(Saved entries)
BEGIN
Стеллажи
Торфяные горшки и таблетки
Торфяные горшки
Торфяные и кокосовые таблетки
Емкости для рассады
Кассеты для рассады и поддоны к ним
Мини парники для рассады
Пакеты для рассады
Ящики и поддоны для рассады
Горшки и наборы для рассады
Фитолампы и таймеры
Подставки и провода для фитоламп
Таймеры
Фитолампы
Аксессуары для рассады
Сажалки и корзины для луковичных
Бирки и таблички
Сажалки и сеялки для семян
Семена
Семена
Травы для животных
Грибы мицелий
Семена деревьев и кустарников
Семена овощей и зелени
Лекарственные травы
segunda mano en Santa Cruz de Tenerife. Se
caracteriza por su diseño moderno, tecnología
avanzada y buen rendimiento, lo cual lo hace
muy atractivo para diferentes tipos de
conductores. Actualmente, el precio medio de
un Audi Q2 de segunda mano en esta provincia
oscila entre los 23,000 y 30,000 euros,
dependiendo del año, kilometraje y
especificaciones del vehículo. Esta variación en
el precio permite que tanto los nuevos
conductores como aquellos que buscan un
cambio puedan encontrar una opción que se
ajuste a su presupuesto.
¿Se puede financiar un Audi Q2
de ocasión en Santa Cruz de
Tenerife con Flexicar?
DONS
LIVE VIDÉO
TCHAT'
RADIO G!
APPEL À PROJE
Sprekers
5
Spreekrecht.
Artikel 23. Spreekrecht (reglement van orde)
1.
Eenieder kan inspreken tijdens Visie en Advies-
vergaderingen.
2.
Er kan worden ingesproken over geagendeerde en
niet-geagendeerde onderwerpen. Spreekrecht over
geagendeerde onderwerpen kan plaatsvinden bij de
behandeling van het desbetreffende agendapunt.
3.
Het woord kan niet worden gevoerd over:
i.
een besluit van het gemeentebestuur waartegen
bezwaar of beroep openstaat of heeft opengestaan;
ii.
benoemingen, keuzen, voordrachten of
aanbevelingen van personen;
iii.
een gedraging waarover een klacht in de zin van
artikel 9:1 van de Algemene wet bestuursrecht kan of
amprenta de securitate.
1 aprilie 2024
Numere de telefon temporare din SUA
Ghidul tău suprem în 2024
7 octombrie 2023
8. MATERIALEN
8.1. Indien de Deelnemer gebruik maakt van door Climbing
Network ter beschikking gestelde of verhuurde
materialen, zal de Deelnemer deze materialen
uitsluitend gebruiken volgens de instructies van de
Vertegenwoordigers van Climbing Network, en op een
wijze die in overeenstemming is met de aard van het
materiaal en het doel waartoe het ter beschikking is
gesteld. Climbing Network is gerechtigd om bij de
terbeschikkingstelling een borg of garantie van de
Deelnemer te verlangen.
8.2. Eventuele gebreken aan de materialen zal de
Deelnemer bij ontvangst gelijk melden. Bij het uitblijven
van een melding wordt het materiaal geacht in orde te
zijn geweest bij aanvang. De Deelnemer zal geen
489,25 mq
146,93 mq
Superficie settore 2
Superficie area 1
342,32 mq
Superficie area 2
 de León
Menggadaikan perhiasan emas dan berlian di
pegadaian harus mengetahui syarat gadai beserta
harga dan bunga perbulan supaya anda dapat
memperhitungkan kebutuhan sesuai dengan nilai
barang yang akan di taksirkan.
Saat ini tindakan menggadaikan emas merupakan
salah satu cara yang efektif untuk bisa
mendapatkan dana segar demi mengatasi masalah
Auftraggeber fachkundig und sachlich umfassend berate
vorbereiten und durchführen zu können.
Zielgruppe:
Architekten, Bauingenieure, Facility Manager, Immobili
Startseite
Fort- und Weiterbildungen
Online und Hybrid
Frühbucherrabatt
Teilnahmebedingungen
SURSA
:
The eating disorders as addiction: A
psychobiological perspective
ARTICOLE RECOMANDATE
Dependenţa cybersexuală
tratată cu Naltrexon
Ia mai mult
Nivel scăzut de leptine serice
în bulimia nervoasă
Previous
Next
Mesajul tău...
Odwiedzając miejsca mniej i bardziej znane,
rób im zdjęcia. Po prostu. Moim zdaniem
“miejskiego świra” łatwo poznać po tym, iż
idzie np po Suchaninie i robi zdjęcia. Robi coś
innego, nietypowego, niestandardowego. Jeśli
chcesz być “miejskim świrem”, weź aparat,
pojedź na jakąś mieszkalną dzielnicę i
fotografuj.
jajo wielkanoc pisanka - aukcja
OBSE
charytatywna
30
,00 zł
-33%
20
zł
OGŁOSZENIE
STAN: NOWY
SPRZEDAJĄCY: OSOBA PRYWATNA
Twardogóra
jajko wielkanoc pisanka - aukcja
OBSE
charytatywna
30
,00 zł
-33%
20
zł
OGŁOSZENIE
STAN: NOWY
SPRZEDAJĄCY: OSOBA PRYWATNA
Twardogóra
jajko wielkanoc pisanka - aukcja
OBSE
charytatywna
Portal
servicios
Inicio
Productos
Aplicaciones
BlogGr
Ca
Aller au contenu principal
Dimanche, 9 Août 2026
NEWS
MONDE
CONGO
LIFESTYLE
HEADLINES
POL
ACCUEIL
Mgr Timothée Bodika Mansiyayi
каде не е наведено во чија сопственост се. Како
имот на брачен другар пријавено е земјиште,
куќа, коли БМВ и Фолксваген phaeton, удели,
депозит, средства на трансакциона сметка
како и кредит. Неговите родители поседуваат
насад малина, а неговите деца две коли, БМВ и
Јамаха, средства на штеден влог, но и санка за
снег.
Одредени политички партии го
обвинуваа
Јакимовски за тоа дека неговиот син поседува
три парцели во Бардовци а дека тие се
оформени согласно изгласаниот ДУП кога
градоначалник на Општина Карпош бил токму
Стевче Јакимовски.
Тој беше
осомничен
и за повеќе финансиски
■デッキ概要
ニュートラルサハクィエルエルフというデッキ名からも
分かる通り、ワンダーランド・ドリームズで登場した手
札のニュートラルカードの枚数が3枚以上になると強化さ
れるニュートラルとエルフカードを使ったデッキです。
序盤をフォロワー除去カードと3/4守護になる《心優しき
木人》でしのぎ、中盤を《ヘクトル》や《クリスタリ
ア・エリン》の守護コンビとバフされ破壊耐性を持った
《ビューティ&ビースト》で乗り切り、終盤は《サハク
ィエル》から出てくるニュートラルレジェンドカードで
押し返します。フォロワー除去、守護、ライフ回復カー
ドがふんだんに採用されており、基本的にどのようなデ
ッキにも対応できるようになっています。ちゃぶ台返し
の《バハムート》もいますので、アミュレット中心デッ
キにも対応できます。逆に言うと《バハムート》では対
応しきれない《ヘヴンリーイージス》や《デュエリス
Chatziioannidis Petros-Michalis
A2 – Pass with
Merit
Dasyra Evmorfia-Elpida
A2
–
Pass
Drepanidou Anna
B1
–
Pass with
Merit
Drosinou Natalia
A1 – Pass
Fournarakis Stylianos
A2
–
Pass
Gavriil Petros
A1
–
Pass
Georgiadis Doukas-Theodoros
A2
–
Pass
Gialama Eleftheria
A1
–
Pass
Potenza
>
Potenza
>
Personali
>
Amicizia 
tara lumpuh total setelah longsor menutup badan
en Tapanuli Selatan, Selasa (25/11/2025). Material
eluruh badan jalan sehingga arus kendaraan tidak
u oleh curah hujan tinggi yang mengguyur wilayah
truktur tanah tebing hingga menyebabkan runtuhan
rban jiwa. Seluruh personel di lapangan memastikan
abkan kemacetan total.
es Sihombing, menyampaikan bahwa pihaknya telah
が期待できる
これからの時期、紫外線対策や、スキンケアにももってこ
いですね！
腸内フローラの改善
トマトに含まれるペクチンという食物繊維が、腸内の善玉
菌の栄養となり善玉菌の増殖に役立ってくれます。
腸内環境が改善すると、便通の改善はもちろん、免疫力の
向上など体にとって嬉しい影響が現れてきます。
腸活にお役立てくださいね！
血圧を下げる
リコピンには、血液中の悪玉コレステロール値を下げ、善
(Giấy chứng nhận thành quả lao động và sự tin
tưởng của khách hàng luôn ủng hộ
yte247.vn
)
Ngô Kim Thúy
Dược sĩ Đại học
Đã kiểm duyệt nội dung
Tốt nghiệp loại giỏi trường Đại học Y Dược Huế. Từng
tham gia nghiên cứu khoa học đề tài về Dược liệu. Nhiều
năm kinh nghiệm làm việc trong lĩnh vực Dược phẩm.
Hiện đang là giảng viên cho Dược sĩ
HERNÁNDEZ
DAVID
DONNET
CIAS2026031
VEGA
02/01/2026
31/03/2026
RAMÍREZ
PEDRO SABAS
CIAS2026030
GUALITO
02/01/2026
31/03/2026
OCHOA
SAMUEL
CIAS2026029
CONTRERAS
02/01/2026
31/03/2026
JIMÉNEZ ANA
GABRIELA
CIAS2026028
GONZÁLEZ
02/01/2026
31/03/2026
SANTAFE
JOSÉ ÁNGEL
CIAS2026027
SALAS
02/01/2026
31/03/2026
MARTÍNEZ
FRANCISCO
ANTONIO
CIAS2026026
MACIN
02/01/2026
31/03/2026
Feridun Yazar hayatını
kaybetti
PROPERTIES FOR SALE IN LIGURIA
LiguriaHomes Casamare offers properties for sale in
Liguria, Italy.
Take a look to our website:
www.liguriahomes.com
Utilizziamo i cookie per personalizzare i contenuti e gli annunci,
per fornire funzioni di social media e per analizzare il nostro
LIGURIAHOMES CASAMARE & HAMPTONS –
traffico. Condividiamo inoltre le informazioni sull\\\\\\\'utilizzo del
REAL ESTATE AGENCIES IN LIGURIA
END
WHAT TO PRODUCE:
Exactly repeat the lines above, from the opening line through the one with "geagendeerde onderwerpen kan", and include nothing else.

ANSWER SECTION:
Стеллажи
Торфяные горшки и таблетки
Торфяные горшки
Торфяные и кокосовые таблетки
Емкости для рассады
Кассеты для рассады и поддоны к ним
Мини парники для рассады
Пакеты для рассады
Ящики и поддоны для рассады
Горшки и наборы для рассады
Фитолампы и таймеры
Подставки и провода для фитоламп
Таймеры
Фитолампы
Аксессуары для рассады
Сажалки и корзины для луковичных
Бирки и таблички
Сажалки и сеялки для семян
Семена
Семена
Травы для животных
Грибы мицелий
Семена деревьев и кустарников
Семена овощей и зелени
Лекарственные травы
segunda mano en Santa Cruz de Tenerife. Se
caracteriza por su diseño moderno, tecnología
avanzada y buen rendimiento, lo cual lo hace
muy atractivo para diferentes tipos de
conductores. Actualmente, el precio medio de
un Audi Q2 de segunda mano en esta provincia
oscila entre los 23,000 y 30,000 euros,
dependiendo del año, kilometraje y
especificaciones del vehículo. Esta variación en
el precio permite que tanto los nuevos
conductores como aquellos que buscan un
cambio puedan encontrar una opción que se
ajuste a su presupuesto.
¿Se puede financiar un Audi Q2
de ocasión en Santa Cruz de
Tenerife con Flexicar?
DONS
LIVE VIDÉO
TCHAT'
RADIO G!
APPEL À PROJE
Sprekers
5
Spreekrecht.
Artikel 23. Spreekrecht (reglement van orde)
1.
Eenieder kan inspreken tijdens Visie en Advies-
vergaderingen.
2.
Er kan worden ingesproken over geagendeerde en
niet-geagendeerde onderwerpen. Spreekrecht over
geagendeerde onderwerpen kan plaatsvinden bij de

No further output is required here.